_What this exercise asks_.
1) Retype the passage of the Ulleungdo blog post from "We were antsy" to "experience in one).".
2) Continue the blog post about the weekend in Pohang from the point where it stops.

_Article_.
Sunday, 7 February 2010

Ulleungdo…Not Quite


This weekend, Ken and I had planned a visit to the island of Ulleungdo, just off the east coast of Pohang city. Alongside Corey and Ilana (the Andong English teachers), we were going to spend Friday night meandering about on the beach, venturing out the next morning, to the infamous island.


After stuffing ourselves with a full seafood buffet (at our favourite restaurant beside the Pohang Bus Terminal), we headed straight for the coast, looking for a motel where we could waste the night away. Our taxi driver insisted that Pohang’s reasonably-priced, coast-side motels were the best in all of Korea. Having over twenty motels to choose from – lined up along the coast – we took a stab at the one closest to the water, presenting a glorious view of the morning sunrise.

Believe it or not, we couldn’t have picked a better motel. Spacious rooms, equipped with a glass-paneled indoor balcony, we found ourselves, minutes later, gazing out into the vast black darkness of the sea. We couldn’t wait to see Nature’s glowing sunrise the next morning.



Waking up at seven-o’-clock in the morning (too early for the weekend), we all stood on our balconies, admiring Pohang’s magnificent sunrise spilling across its mountains and sea. It was the perfect start to our day…

Making sure to be at the ferry on time, we quickly split from our motel and set off towards the harbour.


We were antsy waiting in the main building to purchase our ferry tickets, but our excitement quickly waned after we saw what our wallets were in for. Regular class was a whopping $140 round trip – for one person. That meant that, for the four of us – Ken, Corey, Ilana, and I – we would be settling for a $560 boat ride to Ulleungdo (before having any actual fun on the island). It wasn’t the 24-hour trip we had imagined.

After a moment of careful deliberation, we kindly returned our tickets for a full refund and walked towards the inner city to settle our starved stomachs.


The highlight for this day turned out to be much more memorable than we had expected. After showing Ilana and Corey around the Jukdo Market and downtown area (shinae), we searched for more Pohang excursions on the internet in a PC bang (our first experience in one).

(Stored data entries)
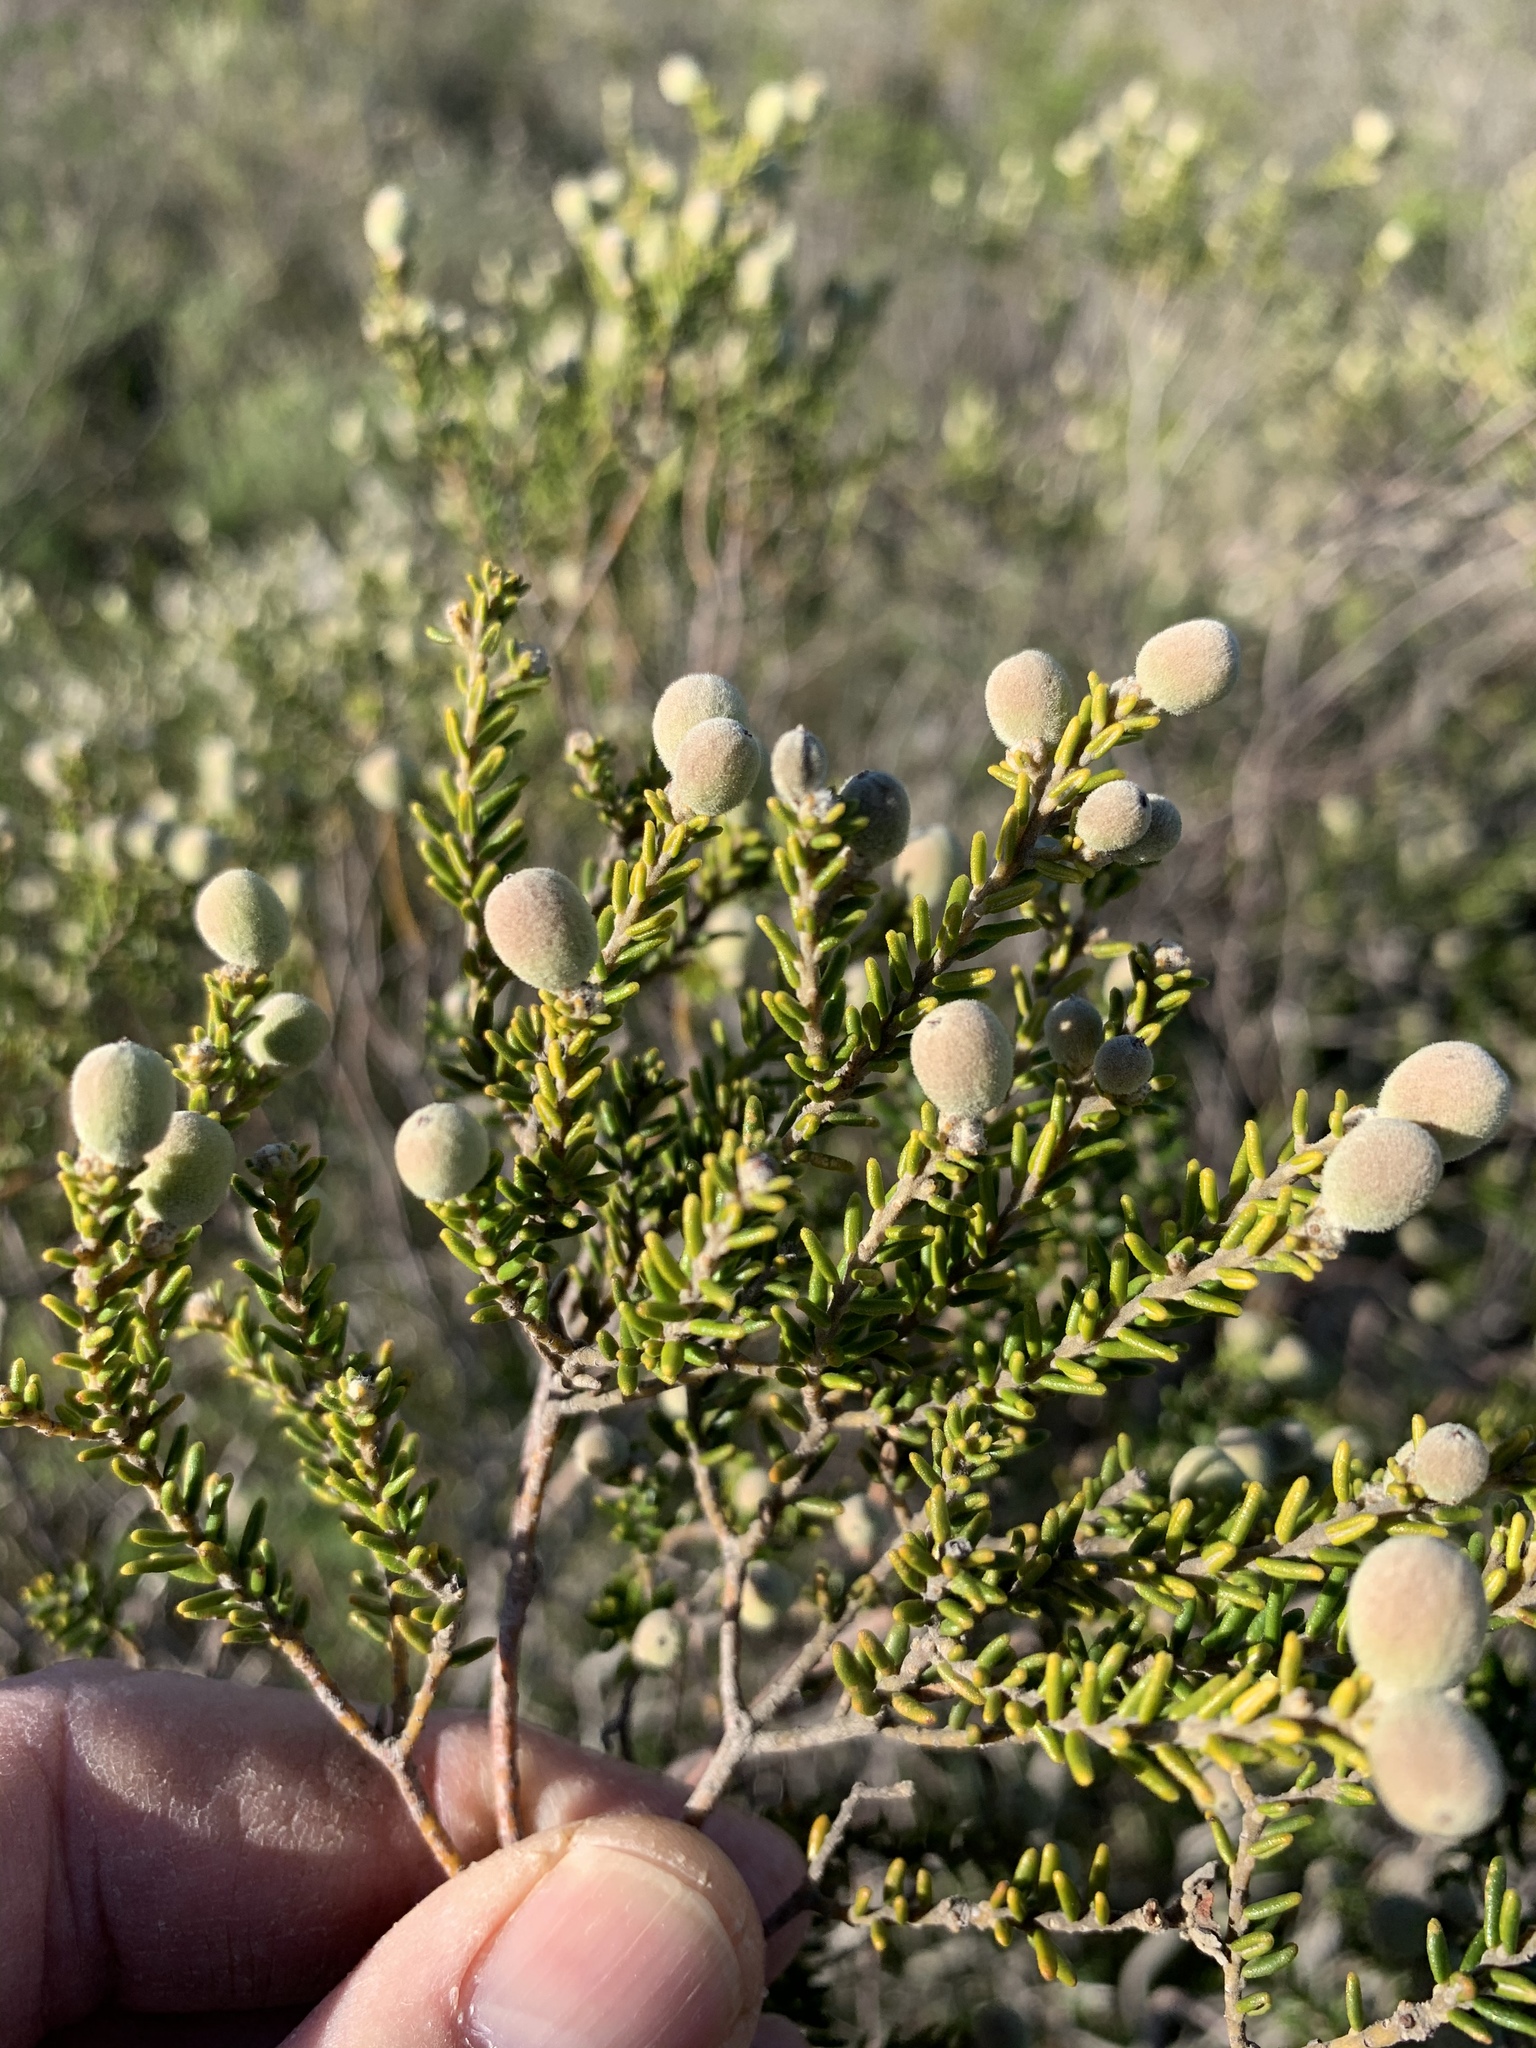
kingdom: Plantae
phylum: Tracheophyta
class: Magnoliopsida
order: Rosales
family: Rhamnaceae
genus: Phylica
---
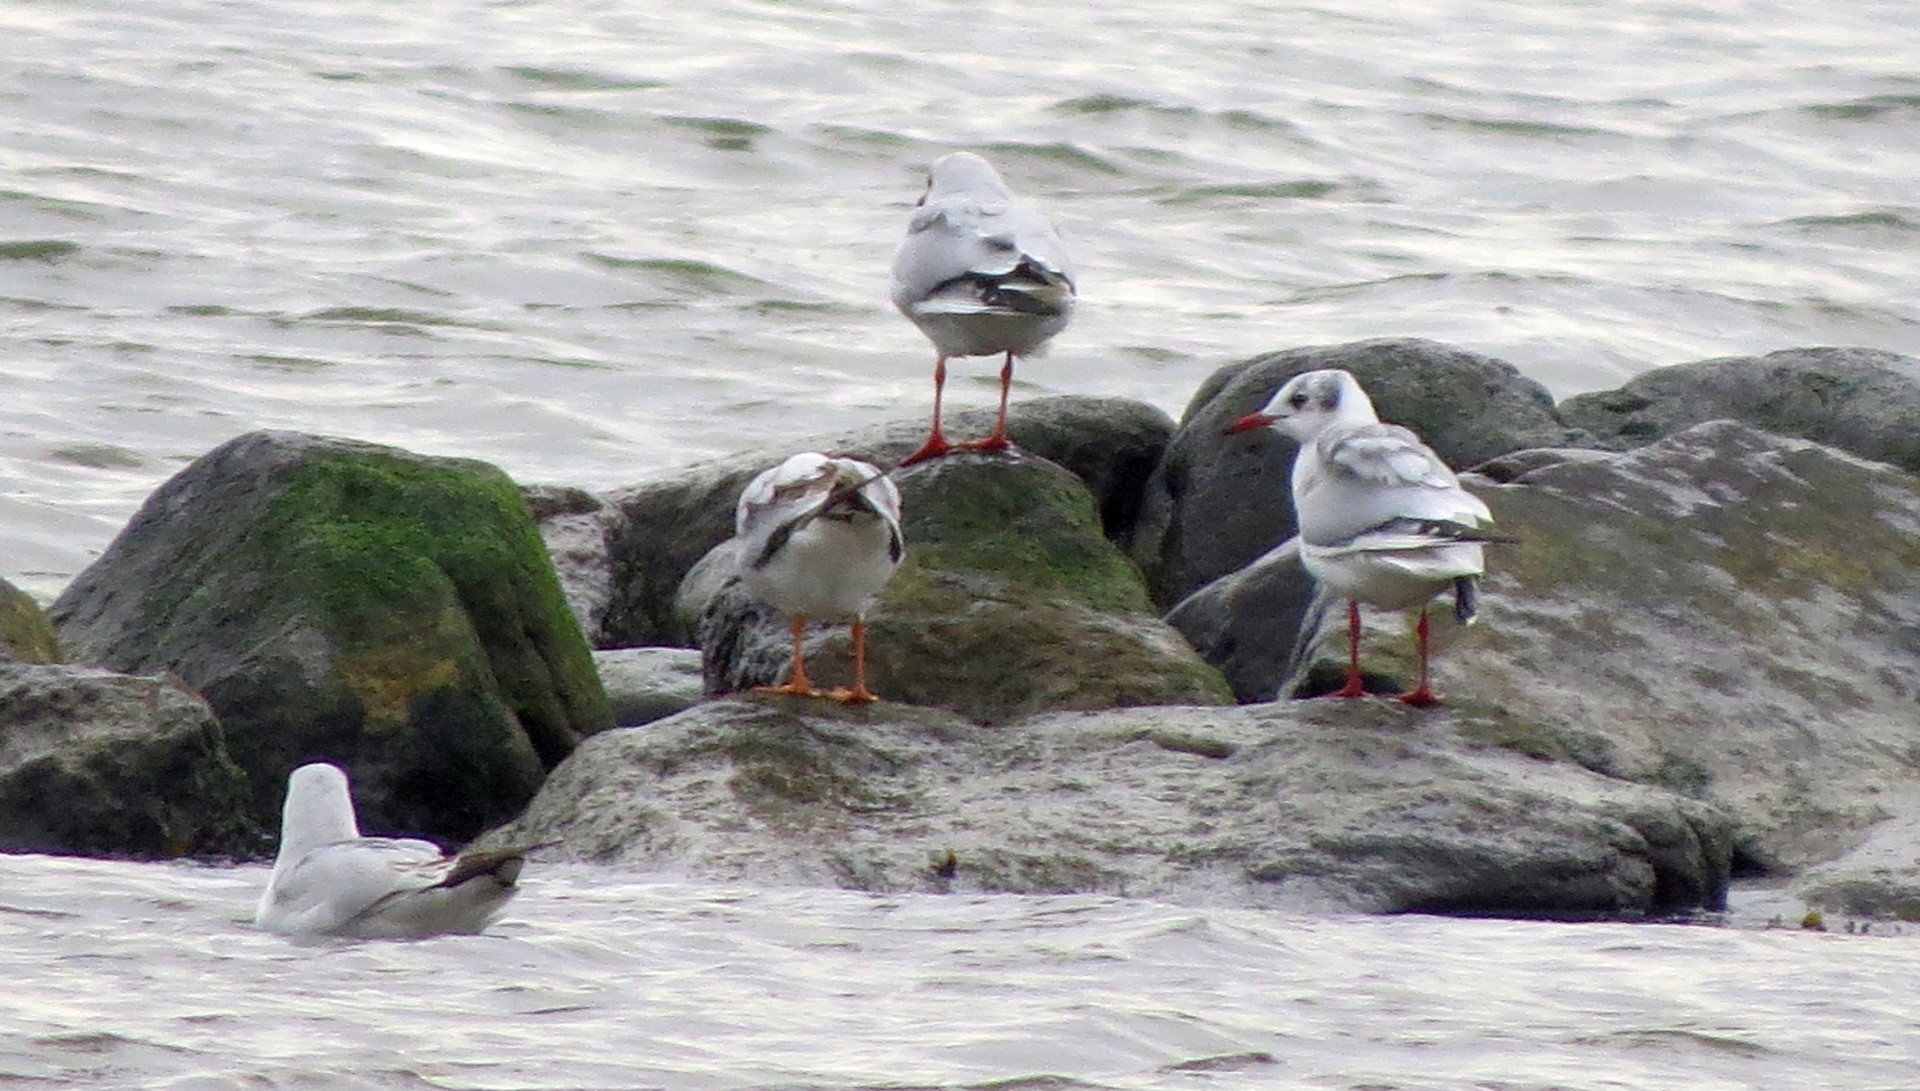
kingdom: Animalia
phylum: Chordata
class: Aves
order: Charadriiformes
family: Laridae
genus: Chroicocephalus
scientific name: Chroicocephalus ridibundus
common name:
--
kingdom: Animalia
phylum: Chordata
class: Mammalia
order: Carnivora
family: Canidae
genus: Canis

_Results in order_.
1)
We were antsy waiting in the main building to purchase our ferry tickets, but our excitement quickly waned after we saw what our wallets were in for. Regular class was a whopping $140 round trip – for one person. That meant that, for the four of us – Ken, Corey, Ilana, and I – we would be settling for a $560 boat ride to Ulleungdo (before having any actual fun on the island). It wasn’t the 24-hour trip we had imagined.

After a moment of careful deliberation, we kindly returned our tickets for a full refund and walked towards the inner city to settle our starved stomachs.


The highlight for this day turned out to be much more memorable than we had expected. After showing Ilana and Corey around the Jukdo Market and downtown area (shinae), we searched for more Pohang excursions on the internet in a PC bang (our first experience in one).

2)
Without any luck, we taxied to the outskirts of Pohang and looked for a mountain to hike. We arrived at small hill riddled with thousands of bits of garbage. Unsatisfied, we took the driver’s suggestion to head back downtown to the Tapsan Mountain which was walking distance from the downtown district. We endured the driver’s abrupt-break-release-break-release-break-release driving for ten more minutes before arriving at our final destination.

At the base of the mountain, there was a small building, which we assumed was an information center. Going inside to investigate (well…to have a drink of water), we found that the building was actually a memorial museum dedicated to the 1950 Korean War. Pohang was the last stand against North Korean soldiers invading southwards into South Korea, where many brave high school students volunteered to fight alongside their South Korean brothers.

A quaint but historic gem in Pohang, we were amazed to be in the city that was once a battleground for Korean soldiers only sixty years ago. Photos and detailed models decorated the museum’s walls, as well as cases that held real samples of the monstrous guns that were used during the war.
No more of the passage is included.